Retype the text lines of every row below without changing anything, and leave out the pictures.

######

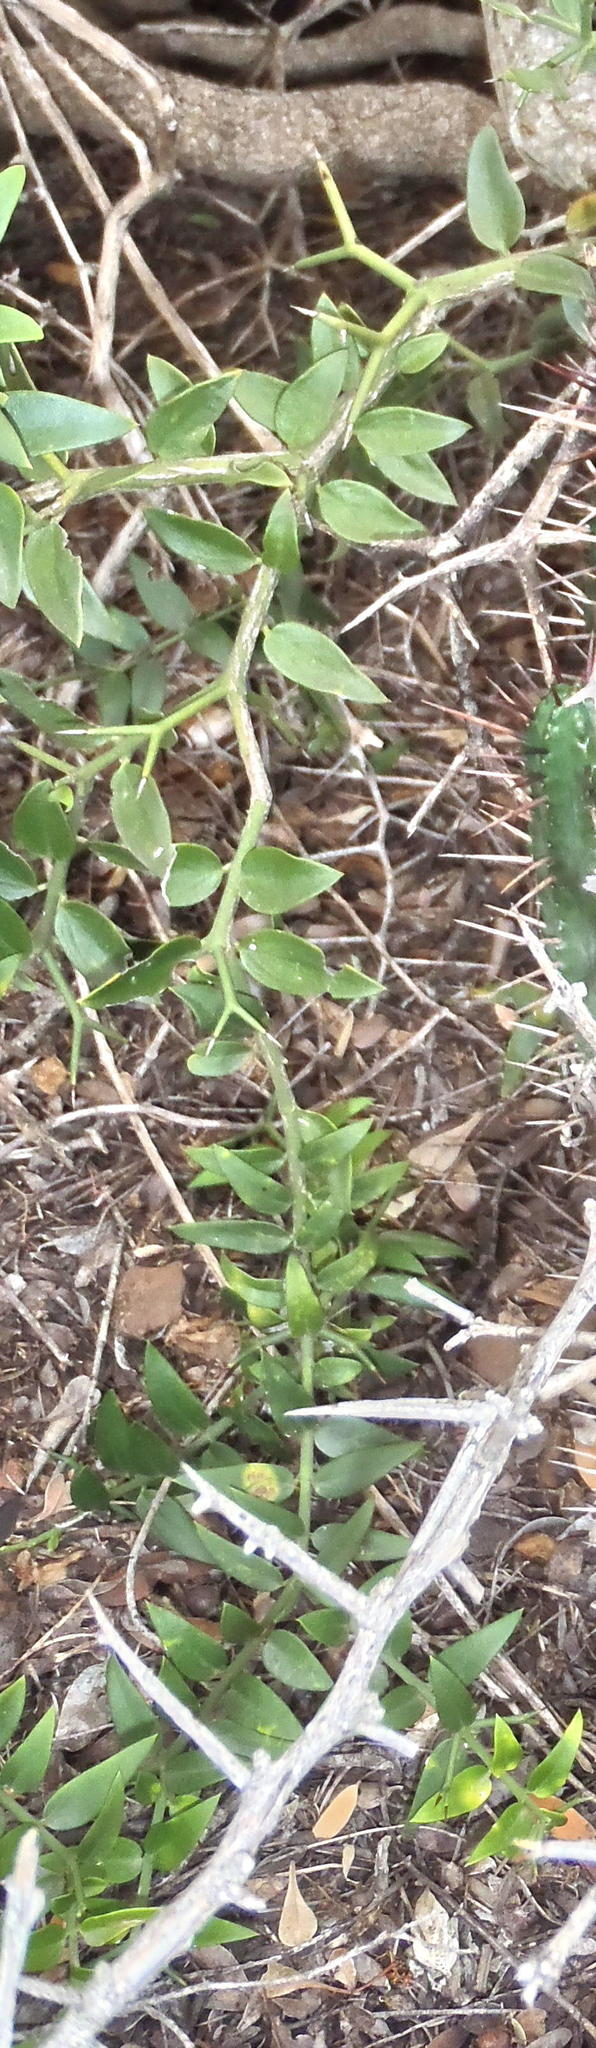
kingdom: Plantae
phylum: Tracheophyta
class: Magnoliopsida
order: Gentianales
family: Apocynaceae
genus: Carissa
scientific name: Carissa haematocarpa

######

> **RESULT OF THIS EXERCISE**
kingdom: Plantae
phylum: Tracheophyta
class: Magnoliopsida
order: Gentianales
family: Apocynaceae
genus: Carissa
scientific name: Carissa haematocarpa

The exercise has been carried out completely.